------ The records
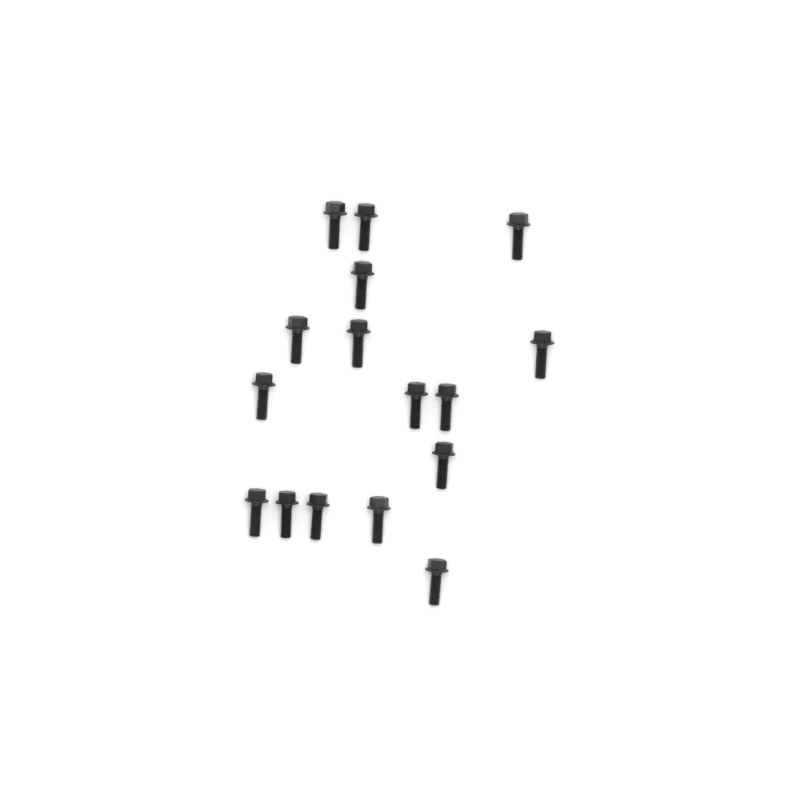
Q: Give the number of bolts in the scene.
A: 16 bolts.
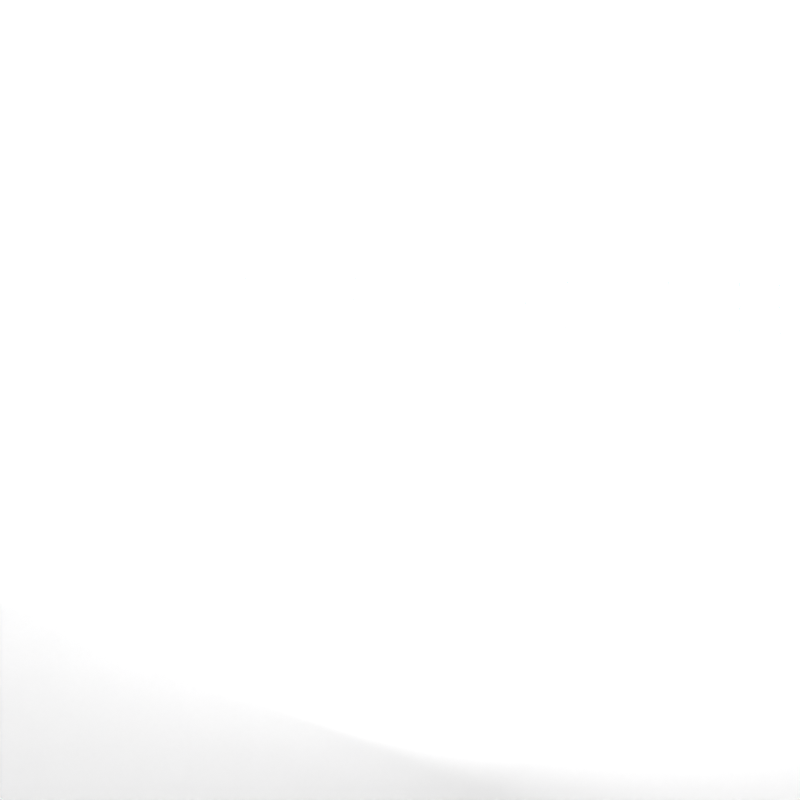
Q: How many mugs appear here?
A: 42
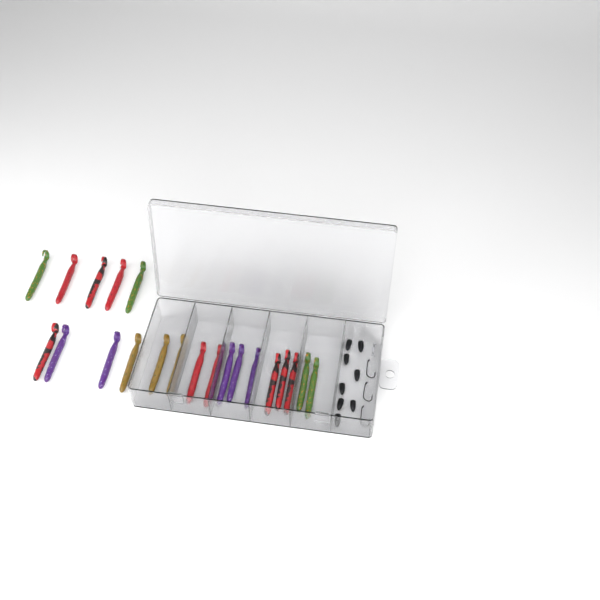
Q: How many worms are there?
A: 21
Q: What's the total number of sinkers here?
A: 8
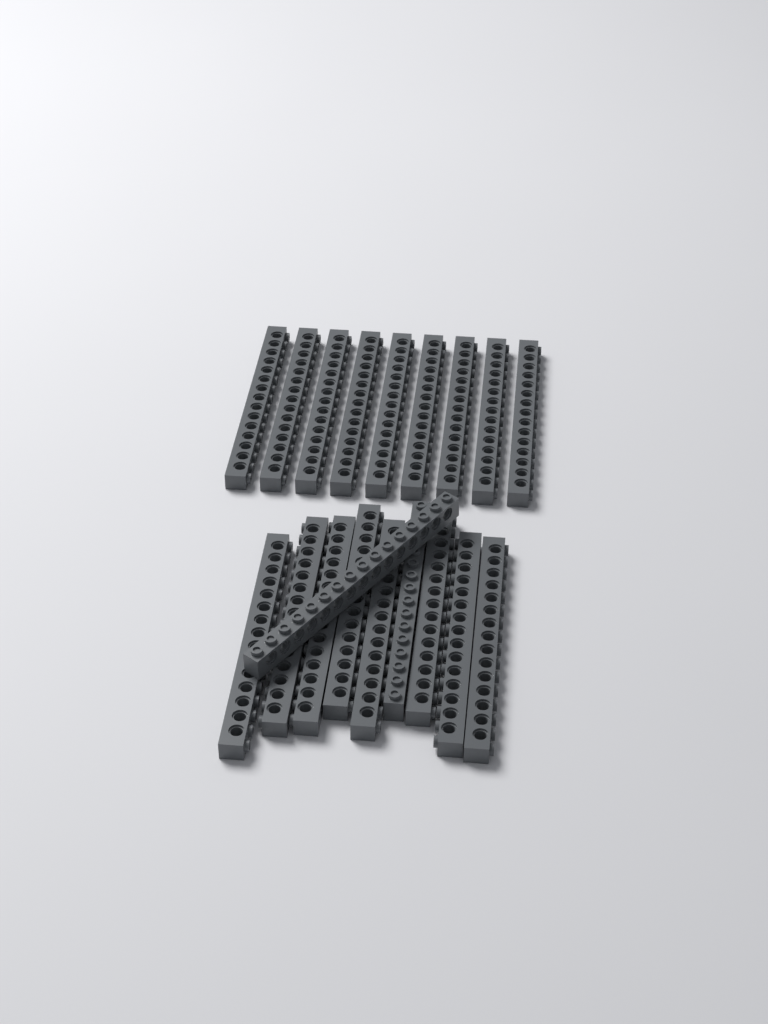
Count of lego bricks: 19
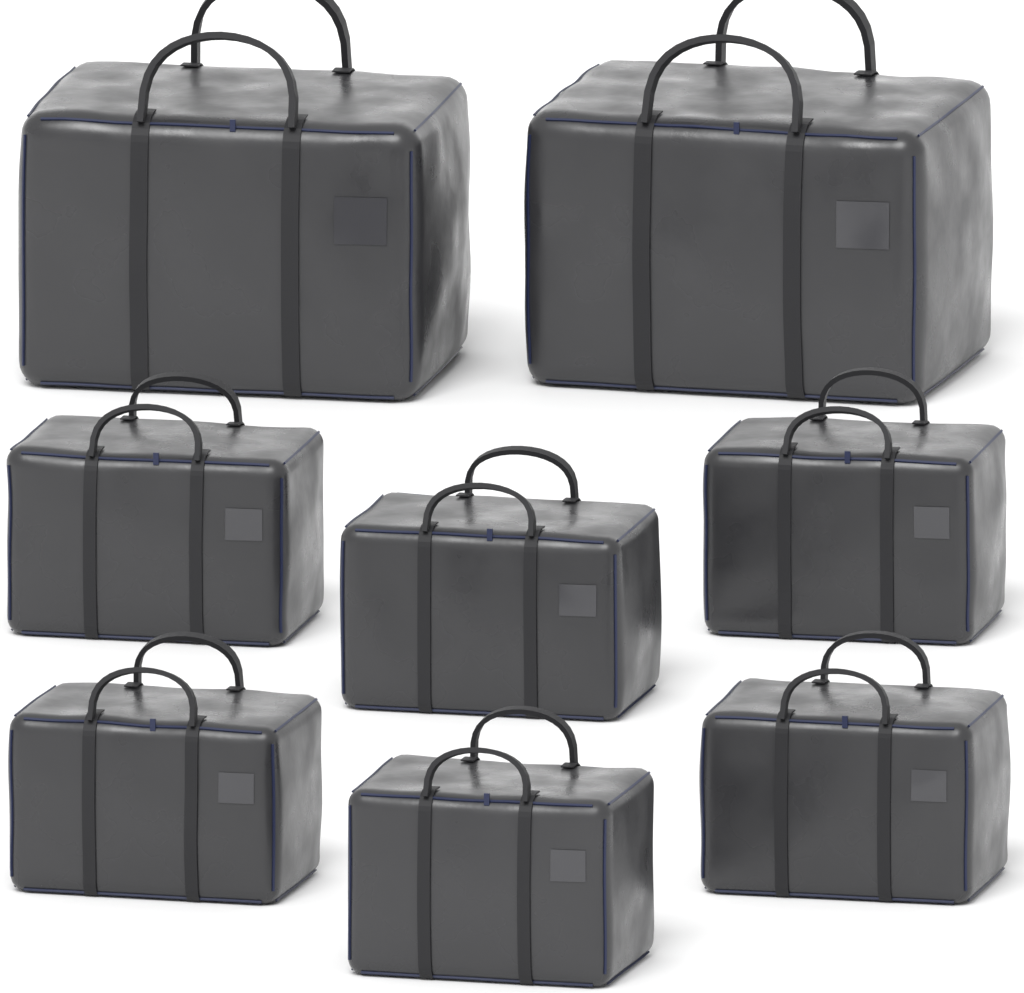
------------
## Goal
Rewrite all the entries above with each "Q:" replaced by "Question:" and nothing else changed. Leave the pictures out of your answer.

## Problem solution
Question: Give the number of bolts in the scene.
A: 16 bolts.
Question: How many mugs appear here?
A: 42
Question: How many worms are there?
A: 21
Question: What's the total number of sinkers here?
A: 8
Count of lego bricks: 19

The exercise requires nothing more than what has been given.